(Source records Opens)
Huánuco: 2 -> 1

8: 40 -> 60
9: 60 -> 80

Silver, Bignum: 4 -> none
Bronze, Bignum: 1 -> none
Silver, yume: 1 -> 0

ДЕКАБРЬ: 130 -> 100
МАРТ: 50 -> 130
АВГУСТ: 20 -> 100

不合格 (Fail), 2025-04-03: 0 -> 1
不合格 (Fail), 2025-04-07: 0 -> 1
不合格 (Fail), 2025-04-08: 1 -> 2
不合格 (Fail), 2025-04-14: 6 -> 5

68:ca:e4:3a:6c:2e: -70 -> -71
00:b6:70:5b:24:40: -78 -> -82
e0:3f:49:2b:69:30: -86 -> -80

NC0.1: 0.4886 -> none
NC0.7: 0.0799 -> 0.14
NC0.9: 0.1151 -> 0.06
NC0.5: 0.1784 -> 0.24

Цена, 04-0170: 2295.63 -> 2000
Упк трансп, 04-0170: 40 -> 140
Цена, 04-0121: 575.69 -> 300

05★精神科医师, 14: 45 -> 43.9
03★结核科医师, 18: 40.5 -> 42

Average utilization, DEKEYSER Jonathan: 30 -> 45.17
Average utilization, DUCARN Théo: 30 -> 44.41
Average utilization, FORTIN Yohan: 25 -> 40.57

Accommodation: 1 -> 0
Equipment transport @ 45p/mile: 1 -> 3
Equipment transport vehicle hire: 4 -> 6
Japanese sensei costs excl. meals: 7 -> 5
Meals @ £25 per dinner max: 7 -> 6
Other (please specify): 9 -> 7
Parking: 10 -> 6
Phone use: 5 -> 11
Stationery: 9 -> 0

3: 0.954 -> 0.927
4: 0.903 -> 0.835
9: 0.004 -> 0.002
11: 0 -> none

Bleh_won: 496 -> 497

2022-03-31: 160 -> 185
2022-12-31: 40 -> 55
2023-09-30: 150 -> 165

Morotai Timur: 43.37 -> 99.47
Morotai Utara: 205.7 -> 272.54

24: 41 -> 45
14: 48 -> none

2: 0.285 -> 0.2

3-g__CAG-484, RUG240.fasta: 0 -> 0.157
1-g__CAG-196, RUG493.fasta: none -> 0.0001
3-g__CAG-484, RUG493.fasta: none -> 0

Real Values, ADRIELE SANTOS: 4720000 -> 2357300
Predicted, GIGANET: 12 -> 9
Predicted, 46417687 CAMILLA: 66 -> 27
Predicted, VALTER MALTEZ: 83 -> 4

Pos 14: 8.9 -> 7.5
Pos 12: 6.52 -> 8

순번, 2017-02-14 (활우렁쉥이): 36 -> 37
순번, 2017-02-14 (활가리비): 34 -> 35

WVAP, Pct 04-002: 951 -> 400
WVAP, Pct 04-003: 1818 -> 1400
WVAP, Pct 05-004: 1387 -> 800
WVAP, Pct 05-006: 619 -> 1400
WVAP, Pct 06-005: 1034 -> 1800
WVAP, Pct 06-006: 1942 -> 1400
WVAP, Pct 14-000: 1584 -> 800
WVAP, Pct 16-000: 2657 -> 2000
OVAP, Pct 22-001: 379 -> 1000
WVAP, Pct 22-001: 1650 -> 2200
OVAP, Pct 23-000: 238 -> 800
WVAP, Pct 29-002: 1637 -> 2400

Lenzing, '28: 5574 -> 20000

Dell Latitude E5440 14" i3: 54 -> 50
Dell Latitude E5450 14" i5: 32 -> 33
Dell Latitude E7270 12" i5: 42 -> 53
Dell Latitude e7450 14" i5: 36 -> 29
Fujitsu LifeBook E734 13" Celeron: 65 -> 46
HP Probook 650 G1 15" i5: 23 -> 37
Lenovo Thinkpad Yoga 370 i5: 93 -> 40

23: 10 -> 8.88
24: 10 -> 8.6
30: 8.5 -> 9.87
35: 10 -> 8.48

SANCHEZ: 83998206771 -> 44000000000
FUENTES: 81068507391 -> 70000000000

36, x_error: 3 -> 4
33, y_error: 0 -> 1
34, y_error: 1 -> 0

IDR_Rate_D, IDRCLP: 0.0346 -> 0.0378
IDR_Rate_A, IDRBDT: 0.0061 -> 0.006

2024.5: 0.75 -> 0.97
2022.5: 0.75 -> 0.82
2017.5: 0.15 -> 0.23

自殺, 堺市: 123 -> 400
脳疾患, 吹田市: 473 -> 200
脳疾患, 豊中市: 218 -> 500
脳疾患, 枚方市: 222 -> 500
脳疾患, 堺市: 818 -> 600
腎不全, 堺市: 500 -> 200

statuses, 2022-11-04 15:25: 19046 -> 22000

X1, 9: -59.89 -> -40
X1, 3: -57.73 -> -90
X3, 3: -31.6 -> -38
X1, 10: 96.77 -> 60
(Source records Closes)
#### Work item:
Search the material above for "WVAP". Copy each line that has it.

#### Result for this exercise:
WVAP, Pct 04-002: 951 -> 400
WVAP, Pct 04-003: 1818 -> 1400
WVAP, Pct 05-004: 1387 -> 800
WVAP, Pct 05-006: 619 -> 1400
WVAP, Pct 06-005: 1034 -> 1800
WVAP, Pct 06-006: 1942 -> 1400
WVAP, Pct 14-000: 1584 -> 800
WVAP, Pct 16-000: 2657 -> 2000
WVAP, Pct 22-001: 1650 -> 2200
WVAP, Pct 29-002: 1637 -> 2400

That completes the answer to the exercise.